• WHAT NEEDS TO BE DONE
Repeat only the lines below that run from the line with "やってきましたハムフェア2023" to the line with "ADVB-PR; AeCic; Assespro-PR; Amcham; Bim", ends included; skip every picture.

• AVAILABLE DATA
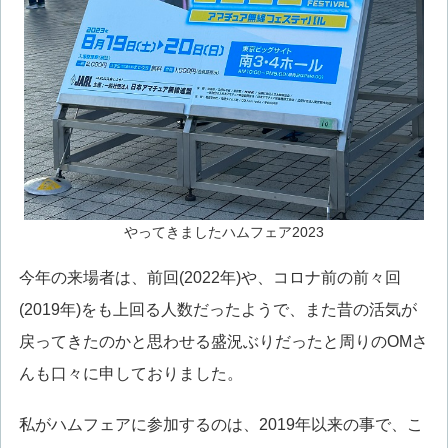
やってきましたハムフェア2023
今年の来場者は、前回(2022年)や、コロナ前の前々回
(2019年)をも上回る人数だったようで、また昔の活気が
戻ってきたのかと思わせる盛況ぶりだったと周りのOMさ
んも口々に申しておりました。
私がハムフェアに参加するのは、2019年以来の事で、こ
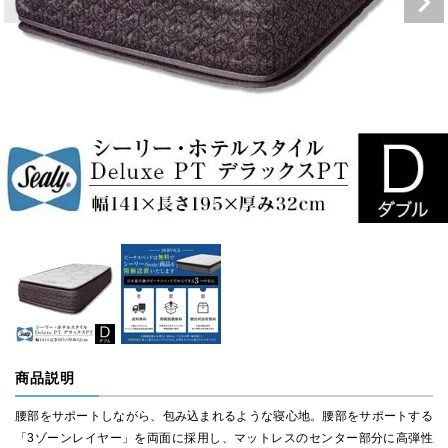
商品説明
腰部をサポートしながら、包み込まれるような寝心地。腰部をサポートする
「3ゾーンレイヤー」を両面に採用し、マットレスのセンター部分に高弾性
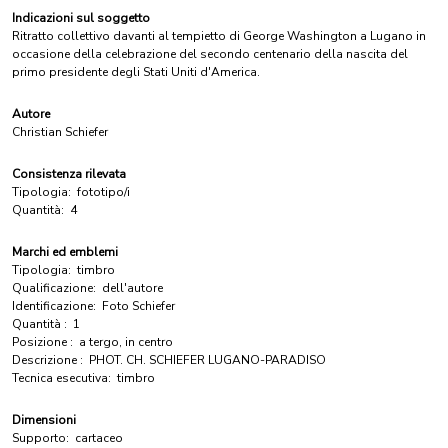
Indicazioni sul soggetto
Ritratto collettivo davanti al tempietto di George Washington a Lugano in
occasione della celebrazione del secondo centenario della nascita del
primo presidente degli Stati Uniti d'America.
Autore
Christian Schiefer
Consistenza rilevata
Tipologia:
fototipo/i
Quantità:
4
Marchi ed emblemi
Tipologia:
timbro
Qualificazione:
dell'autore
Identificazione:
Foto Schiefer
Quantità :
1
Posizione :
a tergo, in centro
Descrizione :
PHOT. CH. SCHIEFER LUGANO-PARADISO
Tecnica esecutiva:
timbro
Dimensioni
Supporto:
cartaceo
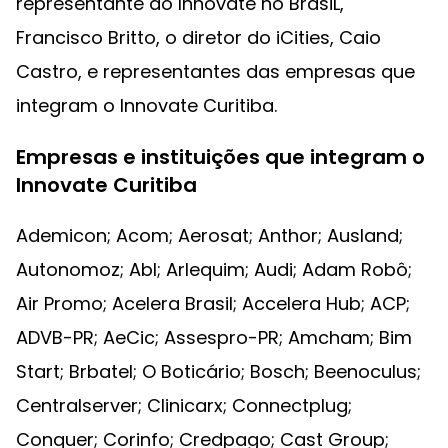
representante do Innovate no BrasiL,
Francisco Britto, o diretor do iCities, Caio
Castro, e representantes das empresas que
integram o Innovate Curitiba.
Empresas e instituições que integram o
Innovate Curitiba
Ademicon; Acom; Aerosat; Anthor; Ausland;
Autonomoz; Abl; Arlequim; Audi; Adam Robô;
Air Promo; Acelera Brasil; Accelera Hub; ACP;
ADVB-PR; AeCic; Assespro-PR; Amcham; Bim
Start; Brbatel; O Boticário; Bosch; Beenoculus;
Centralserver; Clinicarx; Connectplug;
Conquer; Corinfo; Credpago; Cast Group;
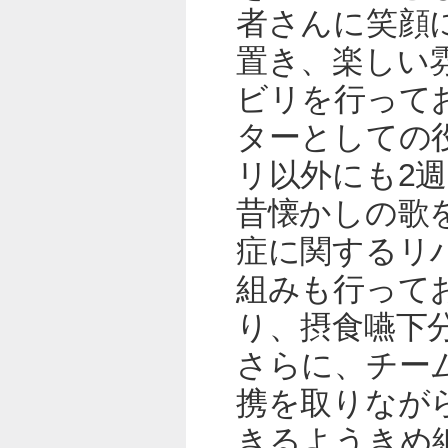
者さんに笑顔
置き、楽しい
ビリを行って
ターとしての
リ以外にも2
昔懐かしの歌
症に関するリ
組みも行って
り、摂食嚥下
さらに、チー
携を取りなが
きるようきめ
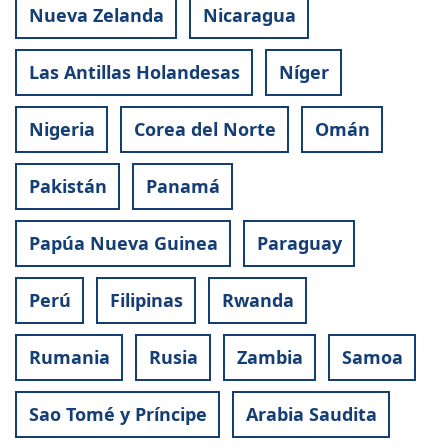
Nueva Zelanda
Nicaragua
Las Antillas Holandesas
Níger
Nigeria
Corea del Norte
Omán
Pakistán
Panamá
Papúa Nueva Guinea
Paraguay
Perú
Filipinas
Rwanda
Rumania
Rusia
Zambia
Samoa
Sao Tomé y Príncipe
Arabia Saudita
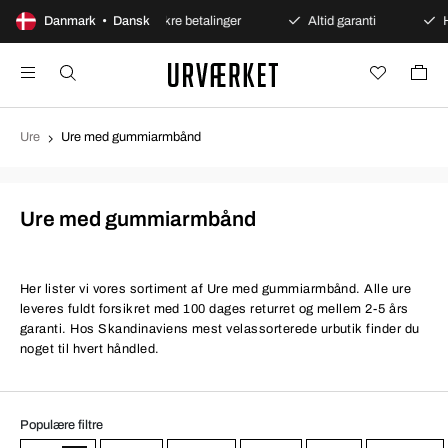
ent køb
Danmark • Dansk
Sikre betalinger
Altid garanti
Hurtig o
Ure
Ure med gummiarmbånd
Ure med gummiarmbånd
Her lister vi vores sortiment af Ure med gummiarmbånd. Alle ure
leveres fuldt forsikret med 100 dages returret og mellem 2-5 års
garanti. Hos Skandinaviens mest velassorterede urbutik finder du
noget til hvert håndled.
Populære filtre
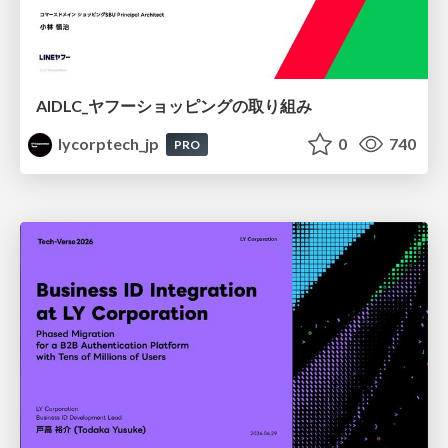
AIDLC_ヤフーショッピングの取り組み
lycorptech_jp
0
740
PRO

...

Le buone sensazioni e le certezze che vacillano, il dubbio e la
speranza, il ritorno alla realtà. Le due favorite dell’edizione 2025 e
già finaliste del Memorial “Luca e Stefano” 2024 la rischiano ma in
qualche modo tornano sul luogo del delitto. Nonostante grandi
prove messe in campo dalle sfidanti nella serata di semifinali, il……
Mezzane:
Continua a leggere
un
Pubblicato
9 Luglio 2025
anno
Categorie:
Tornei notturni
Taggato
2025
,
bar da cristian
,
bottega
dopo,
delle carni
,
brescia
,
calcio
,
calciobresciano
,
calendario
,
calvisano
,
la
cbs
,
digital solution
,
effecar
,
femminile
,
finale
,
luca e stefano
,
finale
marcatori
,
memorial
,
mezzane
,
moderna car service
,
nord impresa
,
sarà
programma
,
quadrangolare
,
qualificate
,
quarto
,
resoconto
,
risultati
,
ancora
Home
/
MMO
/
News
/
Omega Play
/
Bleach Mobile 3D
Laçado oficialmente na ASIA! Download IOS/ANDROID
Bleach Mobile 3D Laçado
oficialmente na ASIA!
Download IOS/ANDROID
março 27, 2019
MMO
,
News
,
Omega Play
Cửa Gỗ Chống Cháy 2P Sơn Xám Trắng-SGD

• EXERCISE ANSWER
やってきましたハムフェア2023
今年の来場者は、前回(2022年)や、コロナ前の前々回
(2019年)をも上回る人数だったようで、また昔の活気が
戻ってきたのかと思わせる盛況ぶりだったと周りのOMさ
んも口々に申しておりました。
私がハムフェアに参加するのは、2019年以来の事で、こ
商品説明
腰部をサポートしながら、包み込まれるような寝心地。腰部をサポートする
「3ゾーンレイヤー」を両面に採用し、マットレスのセンター部分に高弾性
Indicazioni sul soggetto
Ritratto collettivo davanti al tempietto di George Washington a Lugano in
occasione della celebrazione del secondo centenario della nascita del
primo presidente degli Stati Uniti d'America.
Autore
Christian Schiefer
Consistenza rilevata
Tipologia:
fototipo/i
Quantità:
4
Marchi ed emblemi
Tipologia:
timbro
Qualificazione:
dell'autore
Identificazione:
Foto Schiefer
Quantità :
1
Posizione :
a tergo, in centro
Descrizione :
PHOT. CH. SCHIEFER LUGANO-PARADISO
Tecnica esecutiva:
timbro
Dimensioni
Supporto:
cartaceo
representante do Innovate no BrasiL,
Francisco Britto, o diretor do iCities, Caio
Castro, e representantes das empresas que
integram o Innovate Curitiba.
Empresas e instituições que integram o
Innovate Curitiba
Ademicon; Acom; Aerosat; Anthor; Ausland;
Autonomoz; Abl; Arlequim; Audi; Adam Robô;
Air Promo; Acelera Brasil; Accelera Hub; ACP;
ADVB-PR; AeCic; Assespro-PR; Amcham; Bim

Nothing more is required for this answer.